介護する側はそのたびに被介護者を持ち上げなければなりません。
そのため腰痛を感じる人が非常に多いのです。
ノーリフト介護とは?
ノーリフト介護とは、その名の通り「持ち上げない介護」のことです。
『持ち上げることで腰痛があるのなら持ち上げなければいい(ノーリフト)』
この考え方から生まれたのがノーリフト介護です。
ノーリフト介護はオーストラリアで導入されている新しい介護の方法です。
ノーリフト介護その1
腰痛にならないように体全体を使う
基本的に腰痛になりやすい人は、普段から腰だけ、上半身の力だけで物を持ち上げる動作をする人が多いです。
腰に負担をかけないよう体を動かし、被介護者を持ち上げるように動作を変えるのがノーリフト介護のポイントその1になります。
ノーリフト介護その2
福祉用具の積極的活用
例えば電動ベッド。テレビを見たり食事をするときに電動ベッドの背もたれを持ち上げることが多いです。
この機能を移動の際に使うことで、被介護者の上半身を持ち上げるという動作が解消されます。

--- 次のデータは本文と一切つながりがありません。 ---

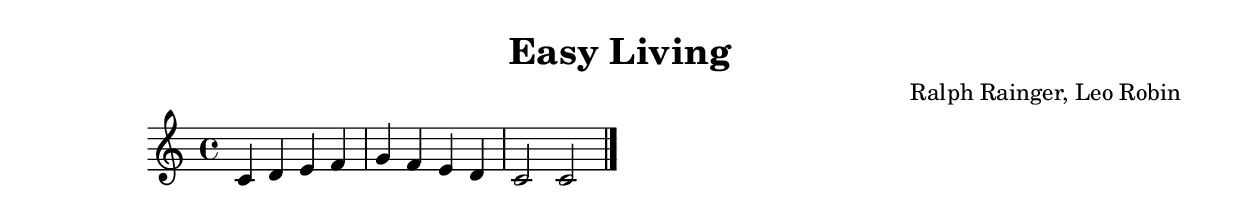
\version "2.24.4"

\header {
  title = "Easy Living"
  composer = "Ralph Rainger, Leo Robin"
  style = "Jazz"
}

\score {
  \new Staff {
    \clef treble
    \time 4/4
    \key c \major
    
    % Simple chord progression placeholder
    c'4 d' e' f' |
    g' f' e' d' |
    c'2 c'2 |
    \bar "|."
  }
  \layout {}
  \midi {
    \tempo 4 = 120
  }
}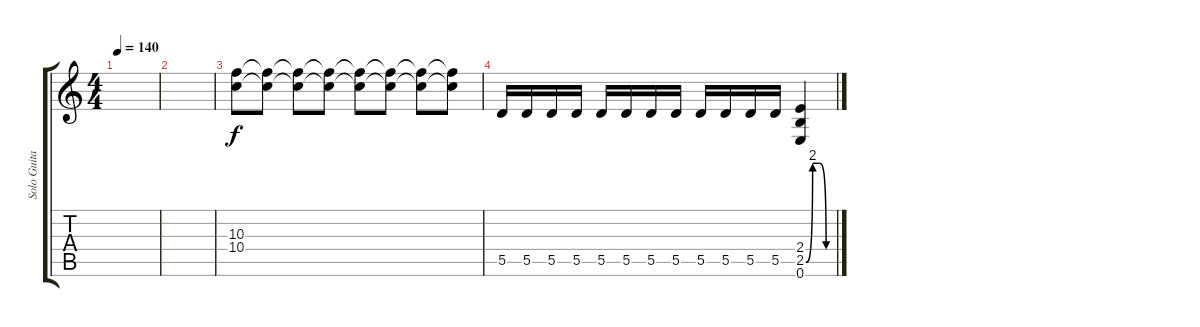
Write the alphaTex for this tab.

\track ("Solo Guitar" "Solo Guita") {instrument overdrivenguitar}
\staff {score tabs}
\tuning (E4 B3 G3 D3 A2 E2) {hide}
\ts (4 4)
\tempo 140
\clef g2
\ks c
|
|
(10.3 10.4).8{instrument applause} (10.3{t} 10.4{t}).8 (10.3{t} 10.4{t}).8 (10.3{t} 10.4{t}).8 (10.3{t} 10.4{t}).8 (10.3{t} 10.4{t}).8 (10.3{t} 10.4{t}).8 (10.3{t} 10.4{t}).8 |
5.5.16{instrument gunshot} 5.5.16 5.5.16 5.5.16 5.5.16 5.5.16 5.5.16 5.5.16 5.5.16 5.5.16 5.5.16 5.5.16 (2.4 2.5{be (custom 0 0 15 8 30 8 45 0 60 0)} 0.6).4{instrument overdrivenguitar}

すると移動のために持ち上げる行程が半分になり、腰への負担が少なくなります。
福祉用具の活用もノーリフト介護に使えます。
ノーリフト介護その3
滑りやすい布体の下に敷く
これまでは、ベッド上で被介護者の体を動かす(ずらす)時もいちいち持ち上げて体を移動していました。
しかし、体の下に滑りやすい布を敷いておくことで、ベッド上での被介護者の体の移動(ずらし)が楽に行います。
車椅子上での体のずらしにも使えます。これもノーリフト介護のポイントです。
ノーリフト介護の利点
あまり知られていないことですが、被介護者は抱え上げられる際に力を入れて身構えてしまうそうです。
そのため、全身のこわばりが進んでしまうのだとか。
確かに想像してみると、人の力だけで持ち上げられるというのは、その人に安全のすべて託すということになるため、少なからず恐怖心は抱きますよね(;^ω^)
これが体のこわばりに繋がるのです。
ノーリフト介護で体の機能が回復?
半年余り抱え上げをやめたことで身体の緊張が解けたため、わずかな手助けだけで自力で体を支えられるようになり、まっすぐ座れるまでに回復された方もいるそうです。
ノーリフト介護は、介護する側にも受ける側にも大きなメリットがあるのです。
『ノーリフト介護で腰痛を防ぐ!』のまとめ
これまでは『抱え上げる介護』が常識でしたが、これからは『抱え上げないノーリフト介護』が主流になるでしょう。
介護する側も受ける側もいかに楽にして行うかが『継続するため』に非常に重要です。
ケアの向上にも繋がるノーリフト介護。今後さらに推進されていくことでしょう。